Além da Aapecan, do auxílio de familiares e da equipe médica, Lauane também recebeu o apoio das famílias Julkoski e Facchi, do Consulado do Grêmio de Pinto Bandeira, juntamente com os torcedores da Kombi Tricolor, o grupo Sangue de Anjos e a empresa Zegla, que também conseguiram reunir pessoas para a doação de sangue. “Literalmente posso dizer que se hoje eu posso internar para passar pelo transplante para voltar a viver é por essas inúmeras pessoas que decidiram sair de suas casas e doar sangue para que uma pessoa que elas não conheciam pudesse sobreviver”, comenta emocionada.
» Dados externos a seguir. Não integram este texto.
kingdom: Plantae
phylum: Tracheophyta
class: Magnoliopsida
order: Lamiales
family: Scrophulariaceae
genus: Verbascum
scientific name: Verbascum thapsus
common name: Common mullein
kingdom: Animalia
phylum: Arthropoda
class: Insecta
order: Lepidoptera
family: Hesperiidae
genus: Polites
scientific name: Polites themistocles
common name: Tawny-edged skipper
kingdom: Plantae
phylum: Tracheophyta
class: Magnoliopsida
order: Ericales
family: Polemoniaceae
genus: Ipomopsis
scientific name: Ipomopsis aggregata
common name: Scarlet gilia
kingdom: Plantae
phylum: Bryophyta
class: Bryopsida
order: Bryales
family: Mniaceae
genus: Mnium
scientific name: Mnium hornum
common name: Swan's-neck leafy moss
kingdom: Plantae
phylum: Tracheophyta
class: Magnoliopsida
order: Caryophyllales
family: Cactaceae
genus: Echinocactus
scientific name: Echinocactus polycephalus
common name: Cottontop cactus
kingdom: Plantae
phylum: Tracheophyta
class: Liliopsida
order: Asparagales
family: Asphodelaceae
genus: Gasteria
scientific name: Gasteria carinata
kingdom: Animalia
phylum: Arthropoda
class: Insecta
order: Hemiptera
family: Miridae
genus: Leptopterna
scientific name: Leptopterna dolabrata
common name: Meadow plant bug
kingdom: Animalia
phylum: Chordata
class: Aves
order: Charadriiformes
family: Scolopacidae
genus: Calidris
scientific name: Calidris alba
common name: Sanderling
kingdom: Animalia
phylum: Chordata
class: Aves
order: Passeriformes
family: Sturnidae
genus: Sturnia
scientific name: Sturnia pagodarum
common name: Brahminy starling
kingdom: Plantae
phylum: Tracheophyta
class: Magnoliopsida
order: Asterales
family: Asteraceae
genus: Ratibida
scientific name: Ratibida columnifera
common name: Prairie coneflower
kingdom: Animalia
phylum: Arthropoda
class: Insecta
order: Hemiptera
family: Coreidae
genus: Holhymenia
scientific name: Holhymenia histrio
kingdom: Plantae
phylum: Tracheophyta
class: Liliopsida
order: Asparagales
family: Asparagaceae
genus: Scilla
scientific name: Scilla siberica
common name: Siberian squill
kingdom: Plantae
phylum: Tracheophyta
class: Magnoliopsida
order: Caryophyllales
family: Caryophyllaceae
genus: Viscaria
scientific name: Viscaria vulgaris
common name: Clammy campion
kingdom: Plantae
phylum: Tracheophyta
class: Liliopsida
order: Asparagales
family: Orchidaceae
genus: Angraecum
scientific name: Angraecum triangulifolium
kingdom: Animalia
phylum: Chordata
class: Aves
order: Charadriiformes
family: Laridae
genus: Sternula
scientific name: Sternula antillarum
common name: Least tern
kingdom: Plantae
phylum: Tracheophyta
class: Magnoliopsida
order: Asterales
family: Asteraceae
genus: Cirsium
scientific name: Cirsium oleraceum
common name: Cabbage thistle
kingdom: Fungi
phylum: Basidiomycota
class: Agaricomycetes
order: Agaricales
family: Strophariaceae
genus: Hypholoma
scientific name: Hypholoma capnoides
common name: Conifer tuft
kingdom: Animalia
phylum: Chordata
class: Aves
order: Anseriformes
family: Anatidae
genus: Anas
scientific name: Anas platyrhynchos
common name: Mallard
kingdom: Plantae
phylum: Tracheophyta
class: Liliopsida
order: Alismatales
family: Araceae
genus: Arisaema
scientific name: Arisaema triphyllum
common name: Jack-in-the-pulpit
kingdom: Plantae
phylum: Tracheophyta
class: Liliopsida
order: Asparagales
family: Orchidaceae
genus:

Com o auxílio de inúmeras pessoas, sendo a maioria delas desconhecida por Lauane, a jovem conseguiu sobreviver até alcançar a sua cura, que será proporcionada através do transplante de Medula Óssea. “Agora estou entrando numa fase para comemorar e lembrar que sem tanta gente eu não estaria aqui. É muita gente mesmo. Doaram-me não só sangue, mas também dias ao lado do meu filho, alegria, vida, tudo”, pondera.

Com muitas lágrimas nos olhos, Lauane agradeceu a todos que puderam ajudá-la a ter uma vida nova, sendo um nítido exemplo da importância da doação de sangue para salvar vidas. “Meu corpo estava se desligando e precisava de outras pessoas para sobreviver, e elas surgiram na minha vida. É algo que não sei explicar. Não sabia que as pessoas podiam ser tão incríveis assim. Obrigada por me darem vida, força para poder passar pelo transplante e alcançar a minha cura”, salienta.

Agora, Lauane inicia, a partir desta quarta-feira (07) a quimioterapia, que deverá durar 10 dias para, posteriormente, realizar o transplante de Medula Óssea para então voltar a viver uma vida normal ao lado do seu filho. Após o transplante, os primeiros 100 dias de Lauane serão de extremos cuidados, pois há maior risco de reações adversas ao tratamento ou de contrair infecções. Aproximadamente um ano após o transplante, as defesas naturais do organismo estão novamente recuperadas e, portanto, Lauane terá sua vida totalmente renovada.